For years, treasurers operating in China had to face the issue of “trapped cash”: the inability to freely remit their funds to their regional treasury centres outside the mainland as the yuan was not freely convertible.

That has changed in less than three years with Beijing now allowing multinationals to transfer yuan out of China without seeking regulatory approval, a big departure from the past when authorities used to scrutinize every cross-border transaction.

Indeed, Beijing has gotten more confident about the success of these moves and earlier this month allowed foreign firms nationwide to move money from offshore centres back into China.

"It is a key goal of the Chinese reform agenda and one area which is moving most quickly," said Brett Krause, president of JP Morgan Chase Bank (China) Company Limited.

"It is a reflection of China's strong confidence in their currency and the importance placed on global trade."

Allowing greater freedom for global companies to move yuan in and out of China achieves two goals: a renewed push to redenominate China’s trade with the world in renminbi, currently at a fifth of its total trade; and encouraging treasurers to buy more yuan-investment products.

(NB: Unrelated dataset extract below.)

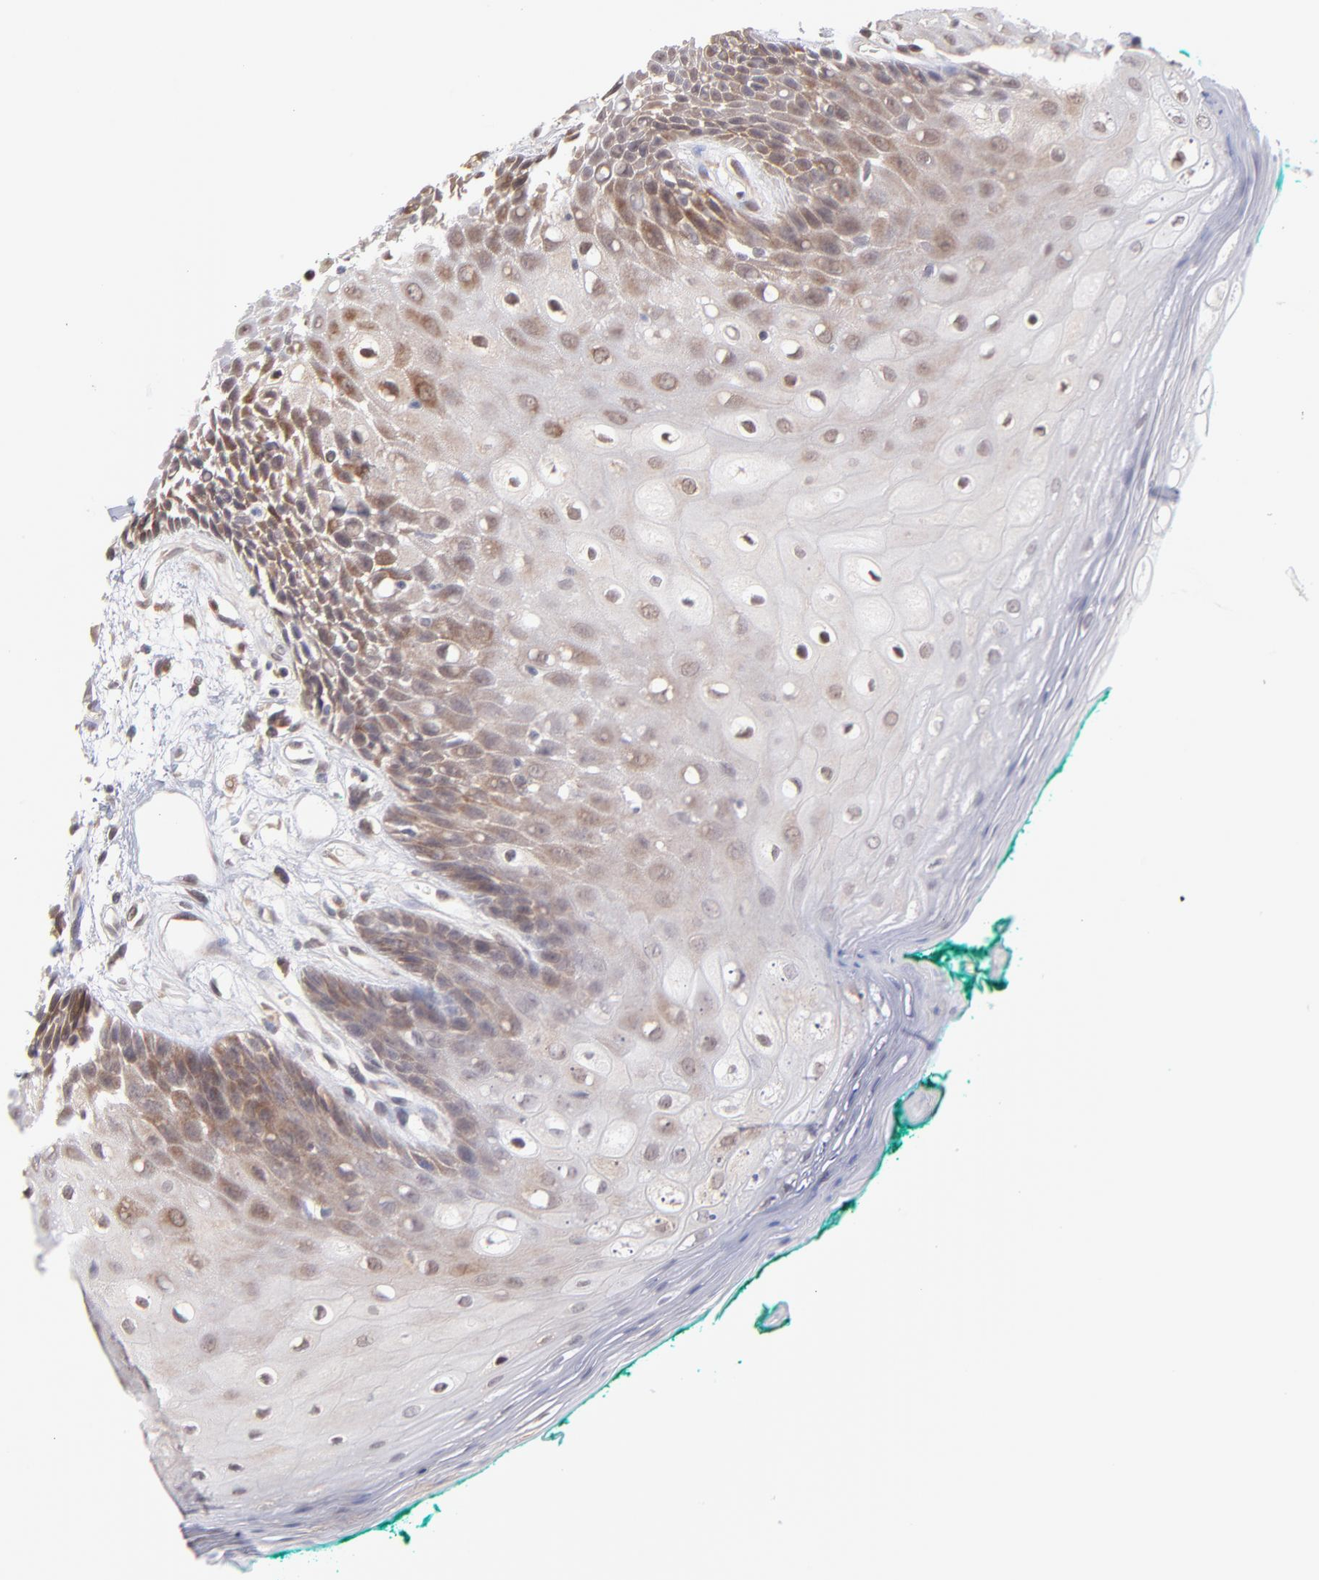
{"staining": {"intensity": "weak", "quantity": "25%-75%", "location": "cytoplasmic/membranous"}, "tissue": "oral mucosa", "cell_type": "Squamous epithelial cells", "image_type": "normal", "snomed": [{"axis": "morphology", "description": "Normal tissue, NOS"}, {"axis": "morphology", "description": "Squamous cell carcinoma, NOS"}, {"axis": "topography", "description": "Skeletal muscle"}, {"axis": "topography", "description": "Oral tissue"}, {"axis": "topography", "description": "Head-Neck"}], "caption": "Protein positivity by IHC reveals weak cytoplasmic/membranous positivity in about 25%-75% of squamous epithelial cells in benign oral mucosa.", "gene": "OAS1", "patient": {"sex": "female", "age": 84}}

"There are lots of benefits to using the renminbi in our inter-company invoicing in China as it creates a natural hedge and we save on transaction costs," said Robert Yenko, Singapore-based regional treasurer at giant chip-maker Intel.

That is prompting them to flock to Chinese money market funds as an option to park their working capital. Such investments offer at least 2-3 percentage points more in returns than bank deposits, plus tax breaks and easier settlement rules.

Assets under management in more than 100 such funds in China have soared to nearly 900 billion yuan (92.71 billion pounds) at January 2014 from less than 200 billion yuan three years ago, according to data compiled by ratings agency Moody's Investors Services.